▶ TASK DESCRIPTION
Please repeat every line of the entries below word for word, leaving the pictures out of your answer.

● ● ●

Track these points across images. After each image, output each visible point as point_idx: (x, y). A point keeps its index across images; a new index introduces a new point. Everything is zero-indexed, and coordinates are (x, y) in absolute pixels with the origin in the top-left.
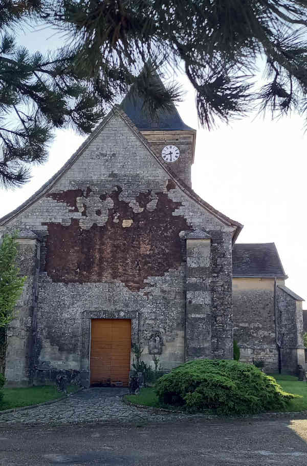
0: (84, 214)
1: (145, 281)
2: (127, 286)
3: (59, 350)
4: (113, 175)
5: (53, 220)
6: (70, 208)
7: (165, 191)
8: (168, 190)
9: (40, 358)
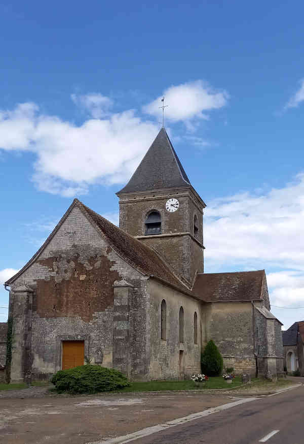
0: (57, 273)
1: (93, 315)
2: (82, 319)
3: (44, 361)
4: (74, 246)
5: (40, 278)
6: (49, 269)
7: (105, 254)
8: (107, 254)
9: (33, 366)
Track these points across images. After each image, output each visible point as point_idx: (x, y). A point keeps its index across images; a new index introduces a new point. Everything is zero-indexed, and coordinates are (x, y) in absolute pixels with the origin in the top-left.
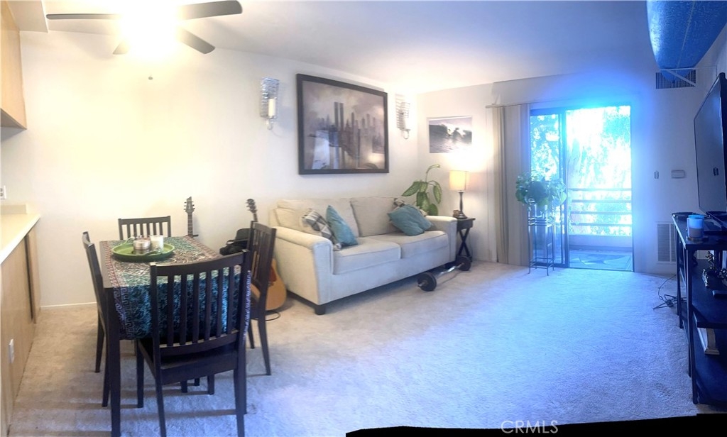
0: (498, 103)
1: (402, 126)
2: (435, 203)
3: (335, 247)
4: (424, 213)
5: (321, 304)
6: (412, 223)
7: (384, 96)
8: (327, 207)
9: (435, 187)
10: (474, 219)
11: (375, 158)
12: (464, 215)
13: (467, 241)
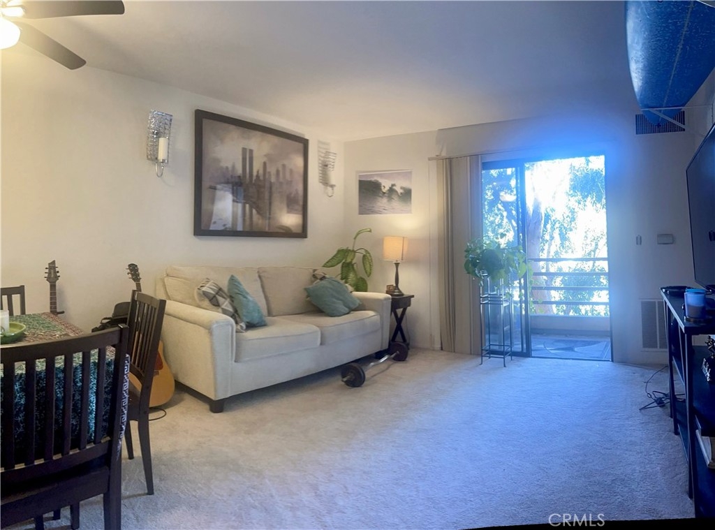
0: (444, 154)
1: (325, 181)
2: (365, 277)
3: (239, 327)
4: (350, 288)
5: (217, 399)
6: (334, 300)
7: (305, 143)
8: (229, 277)
9: (364, 256)
10: (413, 296)
11: (290, 220)
12: (400, 292)
13: (403, 325)
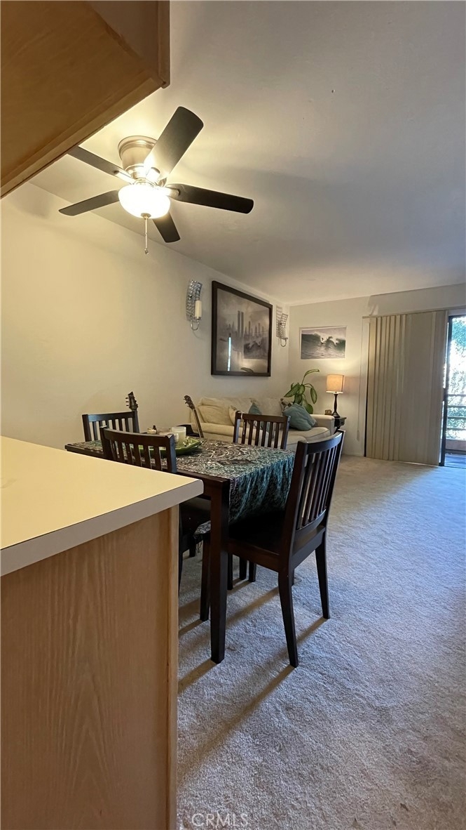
1: (280, 335)
2: (312, 404)
4: (306, 412)
6: (302, 419)
7: (270, 308)
9: (311, 389)
10: (345, 419)
12: (337, 414)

● ● ●

▶ RESULT
Track these points across images. After each image, output each visible point as point_idx: (x, y). A point keeps its index across images; a new index introduces a new point. Everything is zero-indexed, and coordinates are (x, y) in absolute pixels with the origin in the top-left.
0: (84, 214)
1: (145, 281)
2: (127, 286)
3: (59, 350)
4: (113, 175)
5: (53, 220)
6: (70, 208)
7: (165, 191)
8: (168, 190)
9: (40, 358)
0: (57, 273)
1: (93, 315)
2: (82, 319)
3: (44, 361)
4: (74, 246)
5: (40, 278)
6: (49, 269)
7: (105, 254)
8: (107, 254)
9: (33, 366)
Track these points across images. After each image, output each visible point as point_idx: (x, y). A point keeps its index across images; a new index introduces a new point. Everything is zero-indexed, and coordinates are (x, y) in absolute pixels with the origin in the top-left.
0: (498, 103)
1: (402, 126)
2: (435, 203)
3: (335, 247)
4: (424, 213)
5: (321, 304)
6: (412, 223)
7: (384, 96)
8: (327, 207)
9: (435, 187)
10: (474, 219)
11: (375, 158)
12: (464, 215)
13: (467, 241)
0: (444, 154)
1: (325, 181)
2: (365, 277)
3: (239, 327)
4: (350, 288)
5: (217, 399)
6: (334, 300)
7: (305, 143)
8: (229, 277)
9: (364, 256)
10: (413, 296)
11: (290, 220)
12: (400, 292)
13: (403, 325)
1: (280, 335)
2: (312, 404)
4: (306, 412)
6: (302, 419)
7: (270, 308)
9: (311, 389)
10: (345, 419)
12: (337, 414)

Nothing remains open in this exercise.